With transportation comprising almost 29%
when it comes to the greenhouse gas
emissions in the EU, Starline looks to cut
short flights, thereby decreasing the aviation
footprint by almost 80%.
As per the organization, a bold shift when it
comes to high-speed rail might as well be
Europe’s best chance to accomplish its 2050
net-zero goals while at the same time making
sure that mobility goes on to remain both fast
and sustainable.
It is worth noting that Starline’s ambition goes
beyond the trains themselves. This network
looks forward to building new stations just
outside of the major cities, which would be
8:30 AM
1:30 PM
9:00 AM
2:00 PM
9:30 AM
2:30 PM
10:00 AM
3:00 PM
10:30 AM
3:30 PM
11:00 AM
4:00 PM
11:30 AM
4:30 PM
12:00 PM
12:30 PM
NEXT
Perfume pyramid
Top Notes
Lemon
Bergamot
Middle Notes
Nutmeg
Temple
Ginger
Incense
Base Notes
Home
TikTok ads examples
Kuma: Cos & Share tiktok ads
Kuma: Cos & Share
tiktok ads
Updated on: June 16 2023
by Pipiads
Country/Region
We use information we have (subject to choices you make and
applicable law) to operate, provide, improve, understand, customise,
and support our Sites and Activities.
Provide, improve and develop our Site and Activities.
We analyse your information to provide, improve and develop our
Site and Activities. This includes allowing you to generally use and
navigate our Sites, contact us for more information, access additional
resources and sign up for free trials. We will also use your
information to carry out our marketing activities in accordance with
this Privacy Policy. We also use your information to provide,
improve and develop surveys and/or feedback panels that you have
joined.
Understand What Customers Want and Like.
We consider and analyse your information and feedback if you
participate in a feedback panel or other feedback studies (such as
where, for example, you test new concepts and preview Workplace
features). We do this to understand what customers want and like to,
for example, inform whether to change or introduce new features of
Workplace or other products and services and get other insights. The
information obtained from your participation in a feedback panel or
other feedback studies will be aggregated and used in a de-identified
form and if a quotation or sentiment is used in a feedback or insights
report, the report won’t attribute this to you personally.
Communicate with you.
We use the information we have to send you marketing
= = = =
Please copy the lines in the records above between the one holding "Middle Notes" and the one holding "other feedback studies will", inclusive, exactly and with no other line.

● **WORKED SOLUTION**:
Middle Notes
Nutmeg
Temple
Ginger
Incense
Base Notes
Home
TikTok ads examples
Kuma: Cos & Share tiktok ads
Kuma: Cos & Share
tiktok ads
Updated on: June 16 2023
by Pipiads
Country/Region
We use information we have (subject to choices you make and
applicable law) to operate, provide, improve, understand, customise,
and support our Sites and Activities.
Provide, improve and develop our Site and Activities.
We analyse your information to provide, improve and develop our
Site and Activities. This includes allowing you to generally use and
navigate our Sites, contact us for more information, access additional
resources and sign up for free trials. We will also use your
information to carry out our marketing activities in accordance with
this Privacy Policy. We also use your information to provide,
improve and develop surveys and/or feedback panels that you have
joined.
Understand What Customers Want and Like.
We consider and analyse your information and feedback if you
participate in a feedback panel or other feedback studies (such as
where, for example, you test new concepts and preview Workplace
features). We do this to understand what customers want and like to,
for example, inform whether to change or introduce new features of
Workplace or other products and services and get other insights. The
information obtained from your participation in a feedback panel or
other feedback studies will be aggregated and used in a de-identified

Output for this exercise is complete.